Group conversations, and group letters, such as Christmas brag letters and mass e-mails--all popular with Mormons--are dangerous. "You can't please all the people all the time."
"Speaking out" is good, but only with very close, immediate family members. My children and I have always been very close, but they were afraid to tell me about their experiences with Mormon abuse. Also, the Mormon leaders had threatened my children not to tell anyone--especially me. Finally, I asked them point-blank to tell me exactly why they hated church so much. They told me everything! We cried. I told them that they never had to go to church again, though I still believed. I went online to RFM and discovered the church is a fraud, discussed it with my children, and we resigned together. We are now even closer than before. I have heard about husbands and wives that have resigned together, too. Usually one finds out the truth before the other one, and they resolve things through loving, listening to, and understanding each other.
It is more about listening, rather than "speaking out."
There was very little I could say to my Mormon fanatic in-laws, except when they would talk about business, health, current events, cars, which amounted to about one conversation a week. Mostly we had the grandchildren in common, which was a huge part of our lives! We disagreed on politics and the temple, which they talked about constantly. I would sit with my mouth shut. Later, they would think of me as "a good listener."

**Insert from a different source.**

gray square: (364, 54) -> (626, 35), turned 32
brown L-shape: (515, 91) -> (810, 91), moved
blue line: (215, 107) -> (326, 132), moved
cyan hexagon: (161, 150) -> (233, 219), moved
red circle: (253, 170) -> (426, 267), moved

The world needs more good listeners!
You don't have to agree with everything. You already know in your heart what you believe, and what opinions you have. You live by your own values, and you set your own rules, quietly. Set your own boundaries of tolerance. If those boundaries are crossed, you can leave, you can change the subject, you can put in your earphones and listen to music. I like to say, "Let's not talk about politics or religion--let's enjoy the party!"
Religion should not be an issue in a relationship. You can make sure to keep that boundary.
BTW, Blueorchid is right. Good advice. Nothing you say or do will change a brainwashed fanatic. The testimonies of Mormons and other fanatics are based on feelings, not on debatable logic.